[What the task requires]:
Lines with the word "class" in them are the ones to copy from the records.

[Stored data entries]
*** Block opens ***

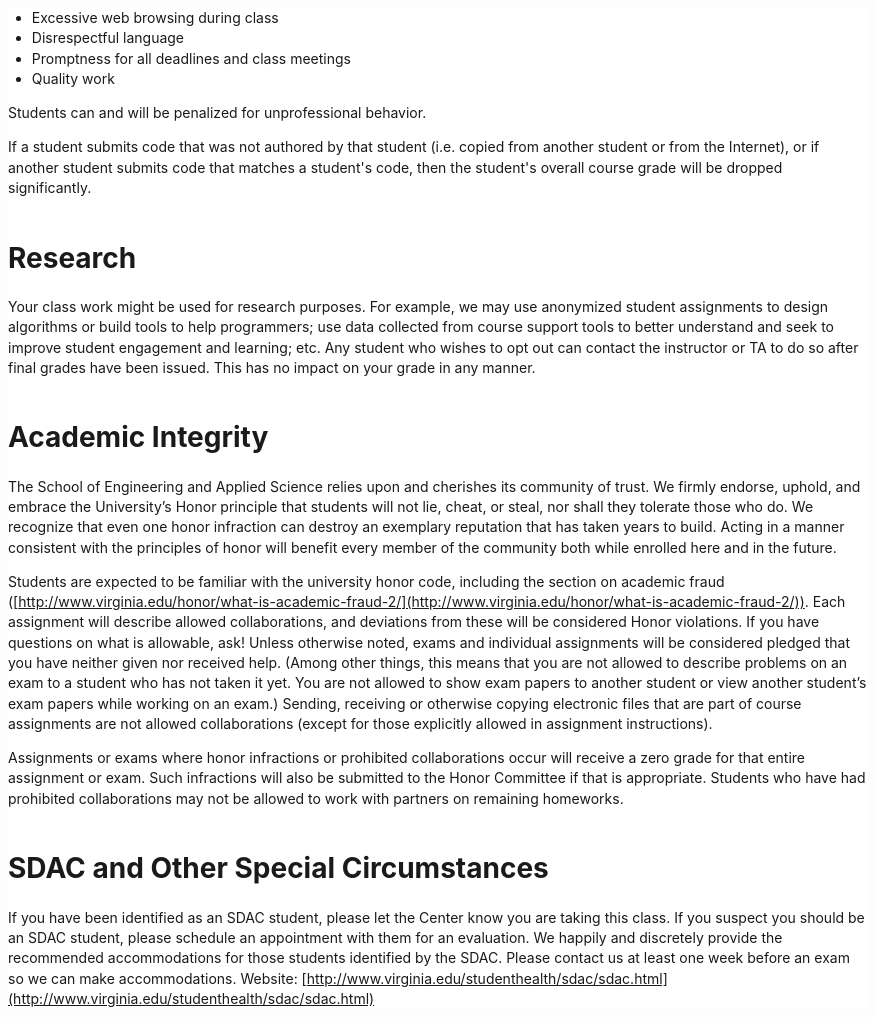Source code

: - Excessive web browsing during class
- Disrespectful language
- Promptness for all deadlines and class meetings
- Quality work

Students can and will be penalized for unprofessional behavior.

If a student submits code that was not authored by that student (i.e. copied from another student or from the Internet), or if another student submits code that matches a student's code, then the student's overall course grade will be dropped significantly.

# Research

Your class work might be used for research purposes. For example, we may use anonymized student assignments to design algorithms or build tools to help programmers; use data collected from course support tools to better understand and seek to improve student engagement and learning; etc. Any student who wishes to opt out can contact the instructor or TA to do so after final grades have been issued. This has no impact on your grade in any manner.

# Academic Integrity

The School of Engineering and Applied Science relies upon and cherishes its community of trust. We firmly endorse, uphold, and embrace the University’s Honor principle that students will not lie, cheat, or steal, nor shall they tolerate those who do. We recognize that even one honor infraction can destroy an exemplary reputation that has taken years to build. Acting in a manner consistent with the principles of honor will benefit every member of the community both while enrolled here and in the future.

Students are expected to be familiar with the university honor code, including the section on academic fraud ([http://www.virginia.edu/honor/what-is-academic-fraud-2/](http://www.virginia.edu/honor/what-is-academic-fraud-2/)). Each assignment will describe allowed collaborations, and deviations from these will be considered Honor violations. If you have questions on what is allowable, ask! Unless otherwise noted, exams and individual assignments will be considered pledged that you have neither given nor received help. (Among other things, this means that you are not allowed to describe problems on an exam to a student who has not taken it yet. You are not allowed to show exam papers to another student or view another student’s exam papers while working on an exam.) Sending, receiving or otherwise copying electronic files that are part of course assignments are not allowed collaborations (except for those explicitly allowed in assignment instructions).

Assignments or exams where honor infractions or prohibited collaborations occur will receive a zero grade for that entire assignment or exam. Such infractions will also be submitted to the Honor Committee if that is appropriate. Students who have had prohibited collaborations may not be allowed to work with partners on remaining homeworks.

# SDAC and Other Special Circumstances

If you have been identified as an SDAC student, please let the Center know you are taking this class. If you suspect you should be an SDAC student, please schedule an appointment with them for an evaluation. We happily and discretely provide the recommended accommodations for those students identified by the SDAC. Please contact us at least one week before an exam so we can make accommodations. Website: [http://www.virginia.edu/studenthealth/sdac/sdac.html](http://www.virginia.edu/studenthealth/sdac/sdac.html)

*** Block closes ***

[Exercise response]:
: - Excessive web browsing during class
- Promptness for all deadlines and class meetings
Your class work might be used for research purposes. For example, we may use anonymized student assignments to design algorithms or build tools to help programmers; use data collected from course support tools to better understand and seek to improve student engagement and learning; etc. Any student who wishes to opt out can contact the instructor or TA to do so after final grades have been issued. This has no impact on your grade in any manner.
If you have been identified as an SDAC student, please let the Center know you are taking this class. If you suspect you should be an SDAC student, please schedule an appointment with them for an evaluation. We happily and discretely provide the recommended accommodations for those students identified by the SDAC. Please contact us at least one week before an exam so we can make accommodations. Website: [http://www.virginia.edu/studenthealth/sdac/sdac.html](http://www.virginia.edu/studenthealth/sdac/sdac.html)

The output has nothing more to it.